* RECORDED INFORMATION
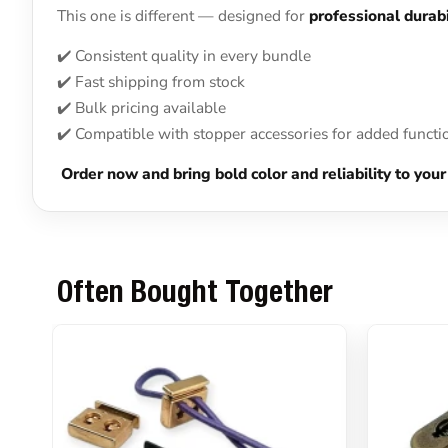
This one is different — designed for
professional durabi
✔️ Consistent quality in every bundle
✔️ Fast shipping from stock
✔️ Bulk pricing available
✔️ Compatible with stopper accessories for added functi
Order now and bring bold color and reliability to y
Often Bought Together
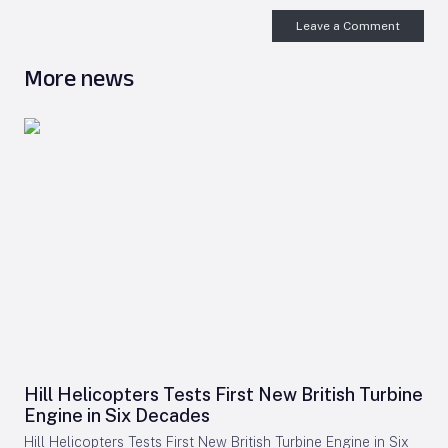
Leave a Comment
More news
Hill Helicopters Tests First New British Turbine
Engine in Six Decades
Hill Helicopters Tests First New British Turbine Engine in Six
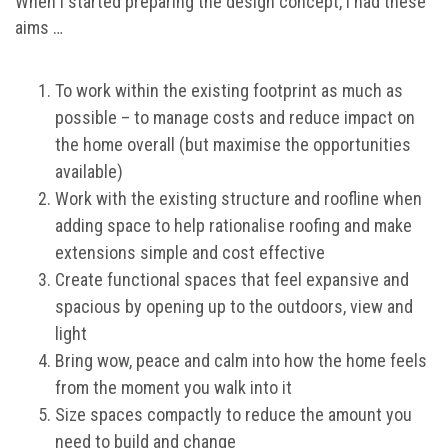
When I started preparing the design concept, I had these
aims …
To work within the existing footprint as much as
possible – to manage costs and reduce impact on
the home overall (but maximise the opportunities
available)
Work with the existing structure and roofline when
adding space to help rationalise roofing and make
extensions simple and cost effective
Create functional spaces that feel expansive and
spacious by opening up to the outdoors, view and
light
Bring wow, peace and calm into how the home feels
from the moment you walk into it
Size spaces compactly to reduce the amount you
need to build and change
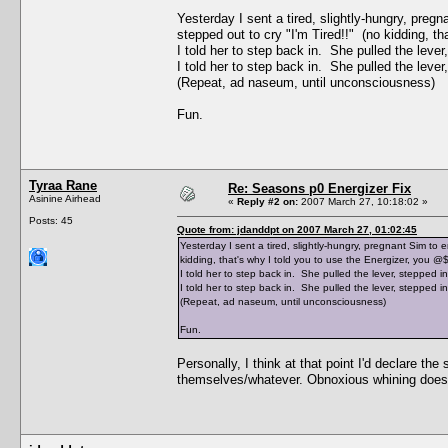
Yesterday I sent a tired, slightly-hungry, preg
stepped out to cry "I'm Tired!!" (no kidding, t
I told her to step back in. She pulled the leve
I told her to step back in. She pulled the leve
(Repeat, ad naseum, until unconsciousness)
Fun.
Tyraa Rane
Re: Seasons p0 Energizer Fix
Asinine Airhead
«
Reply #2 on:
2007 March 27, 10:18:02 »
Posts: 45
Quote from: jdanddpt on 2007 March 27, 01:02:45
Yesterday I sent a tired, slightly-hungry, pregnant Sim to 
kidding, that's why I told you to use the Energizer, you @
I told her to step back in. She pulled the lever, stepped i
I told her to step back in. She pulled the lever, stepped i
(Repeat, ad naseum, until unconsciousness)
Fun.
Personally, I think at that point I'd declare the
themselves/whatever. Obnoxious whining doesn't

* TASK BRIEF
All of the data, minus its pictures, should be repeated exactly.

* TASK RESULT
This one is different — designed for
professional durabi
✔️ Consistent quality in every bundle
✔️ Fast shipping from stock
✔️ Bulk pricing available
✔️ Compatible with stopper accessories for added functi
Order now and bring bold color and reliability to y
Often Bought Together
Leave a Comment
More news
Hill Helicopters Tests First New British Turbine
Engine in Six Decades
Hill Helicopters Tests First New British Turbine Engine in Six
When I started preparing the design concept, I had these
aims …
To work within the existing footprint as much as
possible – to manage costs and reduce impact on
the home overall (but maximise the opportunities
available)
Work with the existing structure and roofline when
adding space to help rationalise roofing and make
extensions simple and cost effective
Create functional spaces that feel expansive and
spacious by opening up to the outdoors, view and
light
Bring wow, peace and calm into how the home feels
from the moment you walk into it
Size spaces compactly to reduce the amount you
need to build and change
Yesterday I sent a tired, slightly-hungry, preg
stepped out to cry "I'm Tired!!" (no kidding, t
I told her to step back in. She pulled the leve
I told her to step back in. She pulled the leve
(Repeat, ad naseum, until unconsciousness)
Fun.
Tyraa Rane
Re: Seasons p0 Energizer Fix
Asinine Airhead
«
Reply #2 on:
2007 March 27, 10:18:02 »
Posts: 45
Quote from: jdanddpt on 2007 March 27, 01:02:45
Yesterday I sent a tired, slightly-hungry, pregnant Sim to 
kidding, that's why I told you to use the Energizer, you @
I told her to step back in. She pulled the lever, stepped i
I told her to step back in. She pulled the lever, stepped i
(Repeat, ad naseum, until unconsciousness)
Fun.
Personally, I think at that point I'd declare the
themselves/whatever. Obnoxious whining doesn't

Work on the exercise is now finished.